Exercise directions: Restate word for word the lines below from the one that has "This example was" through the one that has "- [x] If a product's", keeping both and dropping all pictures.

Dataset content Start Marker

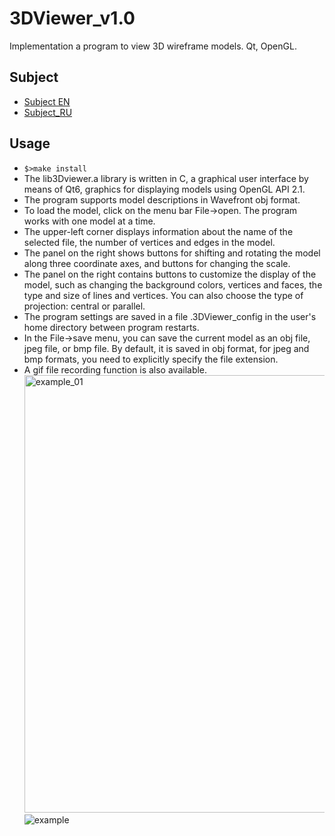 # 3DViewer_v1.0

Implementation a program to view 3D wireframe models. Qt, OpenGL.

## Subject

- [Subject EN](misc/docs/subject_en.md)
- [Subject_RU](misc/docs/subject_ru.md)

## Usage

- `$>make install`
- The lib3Dviewer.a library is written in C, a graphical user interface by means of Qt6, graphics for displaying models using OpenGL API 2.1.
- The program supports model descriptions in Wavefront obj format.
- To load the model, click on the menu bar File->open. The program works with one model at a time.
- The upper-left corner displays information about the name of the selected file, the number of vertices and edges in the model.
- The panel on the right shows buttons for shifting and rotating the model along three coordinate axes, and buttons for changing the scale.
- The panel on the right contains buttons to customize the display of the model, such as changing the background colors, vertices and faces, the type and size of lines and vertices. You can also choose the type of projection: central or parallel.
- The program settings are saved in a file .3DViewer_config in the user's home directory between program restarts.
- In the File->save menu, you can save the current model as an obj file, jpeg file, or bmp file. By default, it is saved in obj format, for jpeg and bmp formats, you need to explicitly specify the file extension.
- A gif file recording function is also available. \
  <img src="./misc/images/example_01.png" alt="example_01" width="700"/> \
  ![example](https://github.com/Vojan-Najov/3DViewer_v1.0/blob/main/misc/images/example.gif)


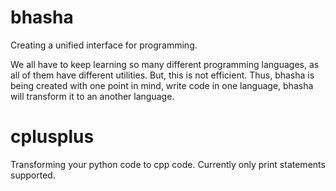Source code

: # bhasha
Creating a unified interface for programming.

We all have to keep learning so many different programming languages, as all of them have different utilities. But, this is not efficient.
Thus, bhasha is being created with one point in mind, write code in one language, bhasha will transform it to an another language.

# cplusplus

Transforming your python code to cpp code. Currently only print statements supported.
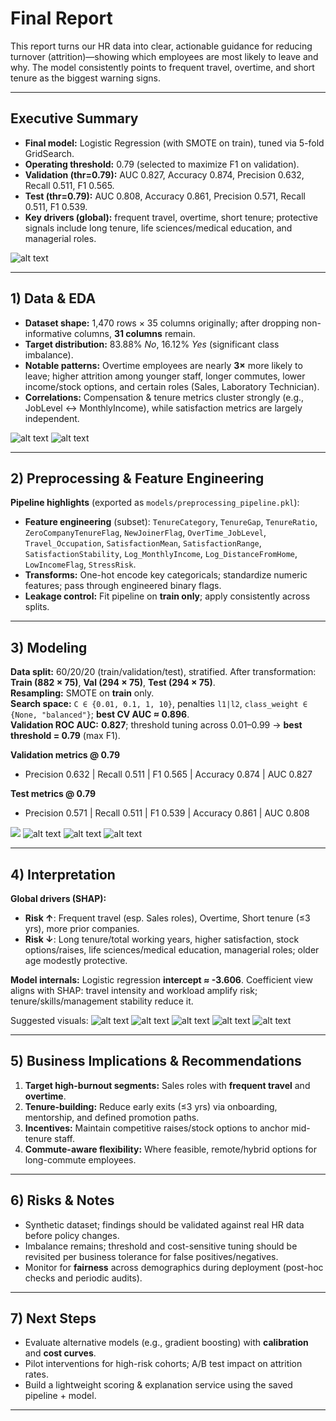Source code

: # Final Report

This report turns our HR data into clear, actionable guidance for reducing turnover (attrition)—showing which employees are most likely to leave and why. The model consistently points to frequent travel, overtime, and short tenure as the biggest warning signs.

---

## Executive Summary

- **Final model:** Logistic Regression (with SMOTE on train), tuned via 5-fold GridSearch.  
- **Operating threshold:** 0.79 (selected to maximize F1 on validation).  
- **Validation (thr=0.79):** AUC 0.827, Accuracy 0.874, Precision 0.632, Recall 0.511, F1 0.565.  
- **Test (thr=0.79):** AUC 0.808, Accuracy 0.861, Precision 0.571, Recall 0.511, F1 0.539.  
- **Key drivers (global):** frequent travel, overtime, short tenure; protective signals include long tenure, life sciences/medical education, and managerial roles.  

![alt text](../exports/figures_1/ROC_curve_test.png)

---

## 1) Data & EDA

- **Dataset shape:** 1,470 rows × 35 columns originally; after dropping non-informative columns, **31 columns** remain.  
- **Target distribution:** 83.88% *No*, 16.12% *Yes* (significant class imbalance).  
- **Notable patterns:** Overtime employees are nearly **3×** more likely to leave; higher attrition among younger staff, longer commutes, lower income/stock options, and certain roles (Sales, Laboratory Technician).  
- **Correlations:** Compensation & tenure metrics cluster strongly (e.g., JobLevel ↔ MonthlyIncome), while satisfaction metrics are largely independent.

![alt text](../exports/figures_1/02_class_distribution.png)
![alt text](../exports/figures_1/03_correlation_heatmap.png)

---

## 2) Preprocessing & Feature Engineering 

**Pipeline highlights** (exported as `models/preprocessing_pipeline.pkl`):

- **Feature engineering** (subset): `TenureCategory`, `TenureGap`, `TenureRatio`, `ZeroCompanyTenureFlag`, `NewJoinerFlag`, `OverTime_JobLevel`, `Travel_Occupation`, `SatisfactionMean`, `SatisfactionRange`, `SatisfactionStability`, `Log_MonthlyIncome`, `Log_DistanceFromHome`, `LowIncomeFlag`, `StressRisk`.
- **Transforms:** One-hot encode key categoricals; standardize numeric features; pass through engineered binary flags.
- **Leakage control:** Fit pipeline on **train only**; apply consistently across splits.

---

## 3) Modeling 

**Data split:** 60/20/20 (train/validation/test), stratified. After transformation: **Train (882 × 75)**, **Val (294 × 75)**, **Test (294 × 75)**.  
**Resampling:** SMOTE on **train** only.  
**Search space:** `C ∈ {0.01, 0.1, 1, 10}`, penalties `l1|l2`, `class_weight ∈ {None, "balanced"}`; **best CV AUC ≈ 0.896**.  
**Validation ROC AUC:** **0.827**; threshold tuning across 0.01–0.99 → **best threshold = 0.79** (max F1).

**Validation metrics @ 0.79**  
- Precision 0.632 | Recall 0.511 | F1 0.565 | Accuracy 0.874 | AUC 0.827

**Test metrics @ 0.79**  
- Precision 0.571 | Recall 0.511 | F1 0.539 | Accuracy 0.861 | AUC 0.808

![](../notebooks/04_interpretation.ipynb)
![alt text](../exports/figures_1/05_validation_confusion_matrix.png)
![alt text](../exports/figures_1/08_confusion_matrix_05.png)
![alt text](../exports/figures_1/07_confusion_matrix_test.png)

---

## 4) Interpretation

**Global drivers (SHAP):**  
- **Risk ↑**: Frequent travel (esp. Sales roles), Overtime, Short tenure (≤3 yrs), more prior companies.  
- **Risk ↓**: Long tenure/total working years, higher satisfaction, stock options/raises, life sciences/medical education, managerial roles; older age modestly protective.  

**Model internals:** Logistic regression **intercept ≈ -3.606**. Coefficient view aligns with SHAP: travel intensity and workload amplify risk; tenure/skills/management stability reduce it.

Suggested visuals:
![alt text](../exports/figures_1/09_beeswarm.png)
![alt text](../exports/figures_1/10_waterfall_high_risk.png)
![alt text](../exports/figures_1/11_waterfall_borderline.png)
![alt text](<../exports/figures_1/12_waterfall _low_risk.png>)
![alt text](../exports/figures_1/13_top_coef.png)

---

## 5) Business Implications & Recommendations

1) **Target high-burnout segments:** Sales roles with **frequent travel** and **overtime**.  
2) **Tenure-building:** Reduce early exits (≤3 yrs) via onboarding, mentorship, and defined promotion paths.  
3) **Incentives:** Maintain competitive raises/stock options to anchor mid-tenure staff.  
4) **Commute-aware flexibility:** Where feasible, remote/hybrid options for long-commute employees.

---

## 6) Risks & Notes

- Synthetic dataset; findings should be validated against real HR data before policy changes.  
- Imbalance remains; threshold and cost-sensitive tuning should be revisited per business tolerance for false positives/negatives.  
- Monitor for **fairness** across demographics during deployment (post-hoc checks and periodic audits).

---

## 7) Next Steps

- Evaluate alternative models (e.g., gradient boosting) with **calibration** and **cost curves**.  
- Pilot interventions for high-risk cohorts; A/B test impact on attrition rates.  
- Build a lightweight scoring & explanation service using the saved pipeline + model.

---
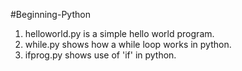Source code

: #Beginning-Python

1. helloworld.py is a simple hello world program.
2. while.py shows how a while loop works in python.
3. ifprog.py shows use of 'if' in python.
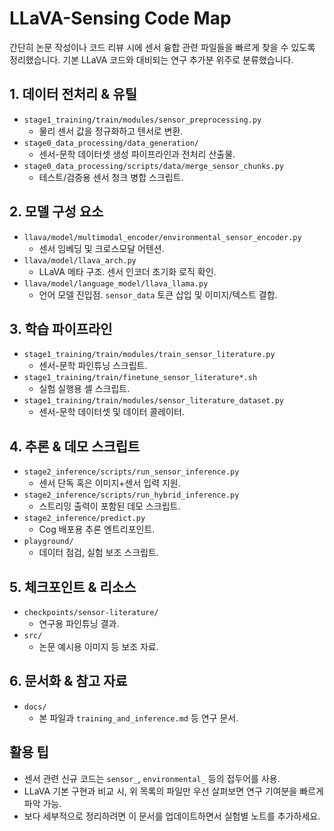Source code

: # LLaVA-Sensing Code Map

간단히 논문 작성이나 코드 리뷰 시에 센서 융합 관련 파일들을 빠르게 찾을 수 있도록 정리했습니다. 기본 LLaVA 코드와 대비되는 연구 추가분 위주로 분류했습니다.

## 1. 데이터 전처리 & 유틸
- `stage1_training/train/modules/sensor_preprocessing.py`
  - 물리 센서 값을 정규화하고 텐서로 변환.
- `stage0_data_processing/data_generation/`
  - 센서-문학 데이터셋 생성 파이프라인과 전처리 산출물.
- `stage0_data_processing/scripts/data/merge_sensor_chunks.py`
  - 테스트/검증용 센서 청크 병합 스크립트.

## 2. 모델 구성 요소
- `llava/model/multimodal_encoder/environmental_sensor_encoder.py`
  - 센서 임베딩 및 크로스모달 어텐션.
- `llava/model/llava_arch.py`
  - LLaVA 메타 구조. 센서 인코더 초기화 로직 확인.
- `llava/model/language_model/llava_llama.py`
  - 언어 모델 진입점. `sensor_data` 토큰 삽입 및 이미지/텍스트 결합.

## 3. 학습 파이프라인
- `stage1_training/train/modules/train_sensor_literature.py`
  - 센서-문학 파인튜닝 스크립트.
- `stage1_training/train/finetune_sensor_literature*.sh`
  - 실험 실행용 셸 스크립트.
- `stage1_training/train/modules/sensor_literature_dataset.py`
  - 센서-문학 데이터셋 및 데이터 콜레이터.

## 4. 추론 & 데모 스크립트
- `stage2_inference/scripts/run_sensor_inference.py`
  - 센서 단독 혹은 이미지+센서 입력 지원.
- `stage2_inference/scripts/run_hybrid_inference.py`
  - 스트리밍 출력이 포함된 데모 스크립트.
- `stage2_inference/predict.py`
  - Cog 배포용 추론 엔트리포인트.
- `playground/`
  - 데이터 점검, 실험 보조 스크립트.

## 5. 체크포인트 & 리소스
- `checkpoints/sensor-literature/`
  - 연구용 파인튜닝 결과.
- `src/`
  - 논문 예시용 이미지 등 보조 자료.

## 6. 문서화 & 참고 자료
- `docs/`
  - 본 파일과 `training_and_inference.md` 등 연구 문서.

## 활용 팁
- 센서 관련 신규 코드는 `sensor_`, `environmental_` 등의 접두어를 사용.
- LLaVA 기본 구현과 비교 시, 위 목록의 파일만 우선 살펴보면 연구 기여분을 빠르게 파악 가능.
- 보다 세부적으로 정리하려면 이 문서를 업데이트하면서 실험별 노트를 추가하세요.
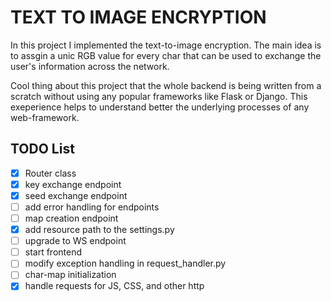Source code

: 
# TEXT TO IMAGE ENCRYPTION

In this project I implemented the text-to-image encryption. The main idea is to assgin a unic RGB value for every char that can be used to 
exchange the user's information across the network.

Cool thing about this project that the whole backend is being written from a scratch without using any popular frameworks like
Flask or Django. This exeperience helps to understand better the underlying processes of any web-framework.

## TODO List

- [x] Router class
- [x] key exchange endpoint
- [x] seed exchange endpoint
- [ ] add error handling for endpoints
- [ ] map creation endpoint
- [x] add resource path to the settings.py
- [ ] upgrade to WS endpoint
- [ ] start frontend
- [ ] modify exception handling in request_handler.py
- [ ] char-map initialization
- [x] handle requests for JS, CSS, and other http
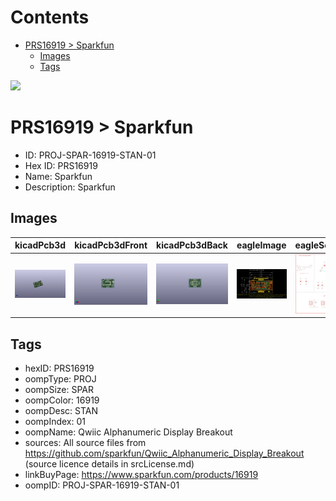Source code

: 



Contents
========

* [PRS16919 > Sparkfun](#prs16919--sparkfun)
	* [Images](#images)
	* [Tags](#tags)
  
![][im]
# PRS16919 > Sparkfun

- ID: PROJ-SPAR-16919-STAN-01
- Hex ID: PRS16919
- Name: Sparkfun
- Description: Sparkfun

## Images
  
  

|kicadPcb3d|kicadPcb3dFront|kicadPcb3dBack|eagleImage|eagleSchemImage|
| :---: | :---: | :---: | :---: | :---: |
|[![kicadPcb3d](kicadPcb3d_140.png)](kicadPcb3d.png)|[![kicadPcb3dFront](kicadPcb3dFront_140.png)](kicadPcb3dFront.png)|[![kicadPcb3dBack](kicadPcb3dBack_140.png)](kicadPcb3dBack.png)|[![eagleImage](eagleImage_140.png)](eagleImage.png)|[![eagleSchemImage](eagleSchemImage_140.png)](eagleSchemImage.png)|

## Tags

- hexID: PRS16919
- oompType: PROJ
- oompSize: SPAR
- oompColor: 16919
- oompDesc: STAN
- oompIndex: 01
- oompName: Qwiic Alphanumeric Display Breakout
- sources: All source files from https://github.com/sparkfun/Qwiic_Alphanumeric_Display_Breakout (source licence details in srcLicense.md)
- linkBuyPage: https://www.sparkfun.com/products/16919
- oompID: PROJ-SPAR-16919-STAN-01



[im]: kicadPcb3d_450.png
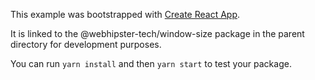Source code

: This example was bootstrapped with [Create React App](https://github.com/facebook/create-react-app).

It is linked to the @webhipster-tech/window-size package in the parent directory for development purposes.

You can run `yarn install` and then `yarn start` to test your package.
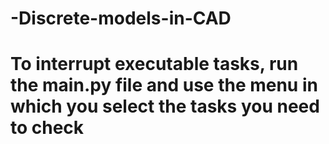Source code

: # -Discrete-models-in-CAD
# To interrupt executable tasks, run the main.py file and use the menu in which you select the tasks you need to check
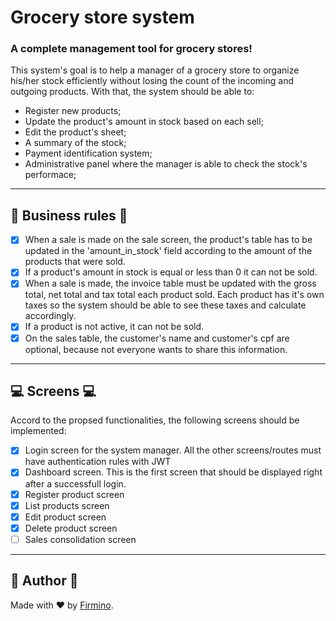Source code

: # Grocery store system
### A complete management tool for grocery stores!

This system's goal is to help a manager of a grocery store to organize his/her stock efficiently without losing the count of the incoming and outgoing products. With that, the system should be able to:

* Register new products;
* Update the product's amount in stock based on each sell;
* Edit the product's sheet;
* A summary of the stock;
* Payment identification system;
* Administrative panel where the manager is able to check the stock's performace;

___
## 🏢 Business rules 🏢

- [x] When a sale is made on the sale screen, the product's table has to be updated in the 'amount_in_stock' field according to the amount of the products that were sold.
- [x] If a product's amount in stock is equal or less than 0 it can not be sold.
- [x] When a sale is made, the invoice table must be updated with the gross total, net total and tax total each product sold. Each product has it's own taxes so the system should be able to see these taxes and calculate accordingly.
- [x] If a product is not active, it can not be sold.
- [x] On the sales table, the customer's name and customer's cpf are optional, because not everyone wants to share this information.

___
## 💻 Screens 💻

Accord to the propsed functionalities, the following screens should be implemented:

- [x] Login screen for the system manager. All the other screens/routes must have authentication rules with JWT
- [x] Dashboard screen. This is the first screen that should be displayed right after a successfull login.
- [x] Register product screen
- [x] List products screen
- [x] Edit product screen
- [x] Delete product screen
- [ ] Sales consolidation screen

___
## 👾 Author 👾

Made with ❤ by [Firmino](https://github.com/firminoneto11).
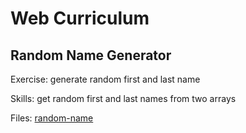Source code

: Web Curriculum
==============

Random Name Generator
---------------------

Exercise: generate random first and last name

Skills: get random first and last names from two arrays

Files: [random-name][]

[random-name]: random-name
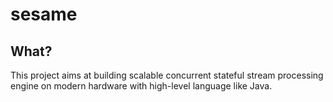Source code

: sesame
===

## What?
This project aims at building scalable concurrent stateful stream processing engine
on modern hardware with high-level language like Java.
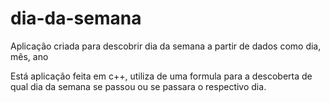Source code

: # dia-da-semana
Aplicação criada para descobrir dia da semana a partir de dados como dia, mês, ano

Está aplicação feita em c++, utiliza de uma formula para a descoberta de qual dia da semana se passou ou se passara o respectivo dia.
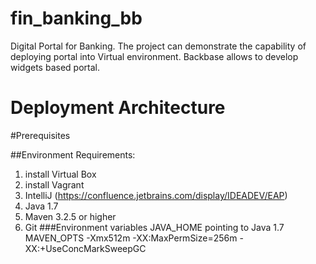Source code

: # fin_banking_bb

Digital Portal for Banking.
The project can demonstrate the capability of deploying portal into Virtual environment.
Backbase allows to develop widgets based portal.

# Deployment Architecture



#Prerequisites

##Environment Requirements:

1. install Virtual Box
2. install Vagrant
3. IntelliJ (https://confluence.jetbrains.com/display/IDEADEV/EAP)
4. Java 1.7
5. Maven 3.2.5 or higher
6. Git
###Environment variables
JAVA_HOME pointing to Java 1.7
MAVEN_OPTS -Xmx512m -XX:MaxPermSize=256m -XX:+UseConcMarkSweepGC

Dataset content End Marker

Response:
: This example was bootstrapped with [Create React App](https://github.com/facebook/create-react-app).

It is linked to the @webhipster-tech/window-size package in the parent directory for development purposes.

You can run `yarn install` and then `yarn start` to test your package.
Source code

: # -Discrete-models-in-CAD
# To interrupt executable tasks, run the main.py file and use the menu in which you select the tasks you need to check
Source code

: # Grocery store system
### A complete management tool for grocery stores!

This system's goal is to help a manager of a grocery store to organize his/her stock efficiently without losing the count of the incoming and outgoing products. With that, the system should be able to:

* Register new products;
* Update the product's amount in stock based on each sell;
* Edit the product's sheet;
* A summary of the stock;
* Payment identification system;
* Administrative panel where the manager is able to check the stock's performace;

___
## 🏢 Business rules 🏢

- [x] When a sale is made on the sale screen, the product's table has to be updated in the 'amount_in_stock' field according to the amount of the products that were sold.
- [x] If a product's amount in stock is equal or less than 0 it can not be sold.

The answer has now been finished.